=== Begin Enclosure ===

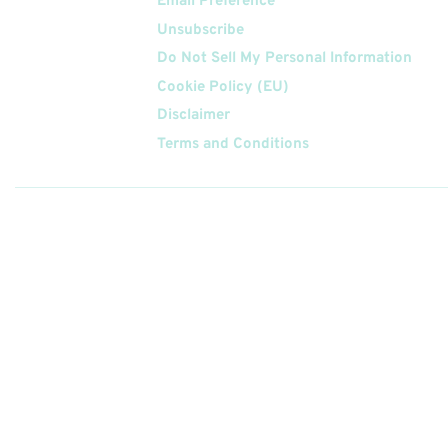
Email Preference
Unsubscribe
Do Not Sell My Personal Information
Cookie Policy (EU)
Disclaimer
Terms and Conditions
Follow
Us On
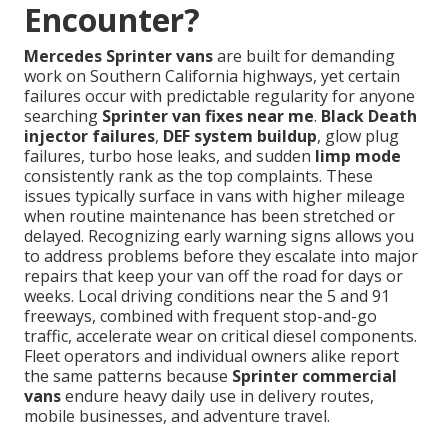
Encounter?
Mercedes Sprinter vans
are built for demanding
work on Southern California highways, yet certain
failures occur with predictable regularity for anyone
searching
Sprinter van fixes near me
.
Black Death
injector failures
,
DEF system buildup
, glow plug
failures, turbo hose leaks, and sudden
limp mode
consistently rank as the top complaints. These
issues typically surface in vans with higher mileage
when routine maintenance has been stretched or
delayed. Recognizing early warning signs allows you
to address problems before they escalate into major
repairs that keep your van off the road for days or
weeks. Local driving conditions near the 5 and 91
freeways, combined with frequent stop-and-go
traffic, accelerate wear on critical diesel components.
Fleet operators and individual owners alike report
the same patterns because
Sprinter commercial
vans
endure heavy daily use in delivery routes,
mobile businesses, and adventure travel.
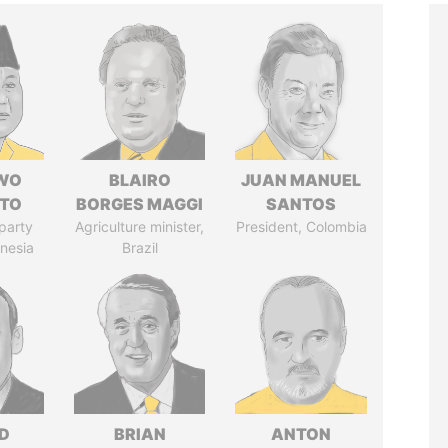
WO
BLAIRO
JUAN MANUEL
TO
BORGES MAGGI
SANTOS
party
Agriculture minister,
President, Colombia
onesia
Brazil
D
BRIAN
ANTON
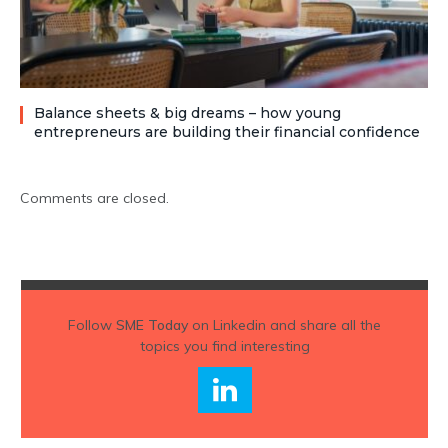
Balance sheets & big dreams – how young
entrepreneurs are building their financial confidence
Comments are closed.
Follow
SME Today
on Linkedin and share all the
topics you find interesting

=== End Enclosure ===

BRIEF: Set down all of the lines above word for word, leaving out the pictures.

ANSWER TO THIS PROBLEM:
Email Preference
Unsubscribe
Do Not Sell My Personal Information
Cookie Policy (EU)
Disclaimer
Terms and Conditions
Follow
Us On
Encounter?
Mercedes Sprinter vans
are built for demanding
work on Southern California highways, yet certain
failures occur with predictable regularity for anyone
searching
Sprinter van fixes near me
.
Black Death
injector failures
,
DEF system buildup
, glow plug
failures, turbo hose leaks, and sudden
limp mode
consistently rank as the top complaints. These
issues typically surface in vans with higher mileage
when routine maintenance has been stretched or
delayed. Recognizing early warning signs allows you
to address problems before they escalate into major
repairs that keep your van off the road for days or
weeks. Local driving conditions near the 5 and 91
freeways, combined with frequent stop-and-go
traffic, accelerate wear on critical diesel components.
Fleet operators and individual owners alike report
the same patterns because
Sprinter commercial
vans
endure heavy daily use in delivery routes,
mobile businesses, and adventure travel.
WO
BLAIRO
JUAN MANUEL
TO
BORGES MAGGI
SANTOS
party
Agriculture minister,
President, Colombia
onesia
Brazil
D
BRIAN
ANTON
Balance sheets & big dreams – how young
entrepreneurs are building their financial confidence
Comments are closed.
Follow
SME Today
on Linkedin and share all the
topics you find interesting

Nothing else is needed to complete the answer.